On the general scale:
On the B-Movie scale:
Sorry Charlie, this movie sucks. I don’t even know where to begin, but when I started having flashbacks to Thankskilling, I knew I wasn’t in friendly waters. The Gingerdead Man isn’t quite as bad as that awful killer turkey movie, but it does share a lot of qualities. The Gingerdead Man himself is a puppet that’s killing people while unleashing mildly amusing profanity-laden quips, and while they’re better written than Thankskilling‘s, they are just as facepalm-inducing. You would think that the man who literally created the killer puppet genre could wrench out a better film than this, but I suppose when you’ve made about forty in the genre you’re allowed a dud once in a while.
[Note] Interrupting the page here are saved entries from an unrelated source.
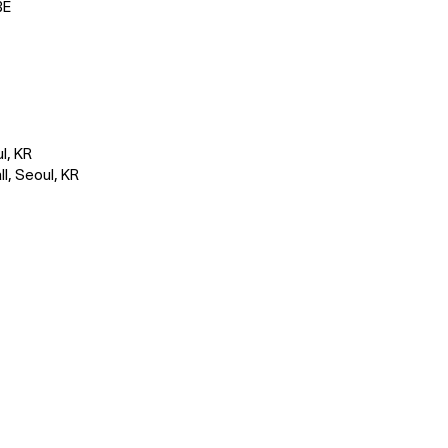
BE
l, KR
l, Seoul, KR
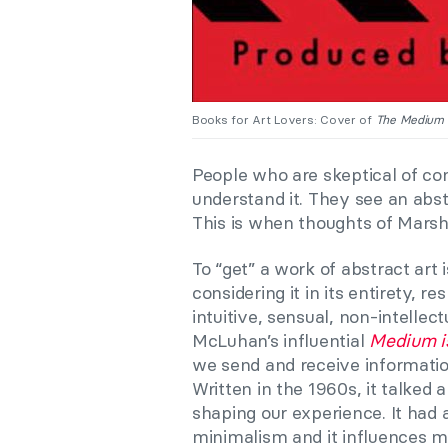
Books for Art Lovers: Cover of
The Medium 
People who are skeptical of co
understand it. They see an abst
This is when thoughts of Mars
To “get” a work of abstract art 
considering it in its entirety, 
intuitive, sensual, non-intelle
McLuhan’s influential
Medium i
we send and receive information
Written in the 1960s, it talked
shaping our experience. It had 
minimalism and it influences ma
Gary Busey plays a crazed lunatic who takes control of a diner and kills the father and brother of our main character, _________ (insert random female name here). He can’t bring himself to kill her and is apprehended by the cops. They execute him and mail his ashes to his mom, who is apparently a practitioner in some wild shit, as she mixes his remains into a gingerbread seasoning and leaves him on the doorstep to the spared girl’s family bakery. A wannabee wrestler who works with her cuts himself and bleeds into the dough, so when the girl decides to bake up a giant gingerbread man, she gets more than she bargained for!
The premise is a fun one, and the setup isn’t too bad. It’s handled clumsily, but that seems more like a casualty of the budget than anything else. Charles Band still knows how to shoot a movie so it has the benefit of being relatively easy on the eyes. The main problem is with the script though, as the writing is just awful, made even worse by the bad acting. I’m a fan of good bad acting, but the work here from almost everyone is just shit. The main girl is OK, as is the wrestler yahoo, but they aren’t good enough to carry my interest or attention for an entire film. And this film is only about sixty minutes long when you discount the near-twenty minutes of credits.
In these types of horror films it’s more about rooting for the puppet than the humans, but the budget here was either too small or poorly used, as the gore footage that might make this fun is virtually non-existent. The Gingerdead Man puppet (fashioned by John Carl Buechler) is great and looks awesome doing whatever it happens to be doing, but that’s about where the charm of this one ends. The puppet must have cost more than expected, as all the death scenes are quick cut-aways and cheap bullshit instead of quality splatter FX. Band has never been known to throw too much blood around but he’s gotta do better than this.
Shitty writing and no gore? Fuck this. Hopefully the sequel is better.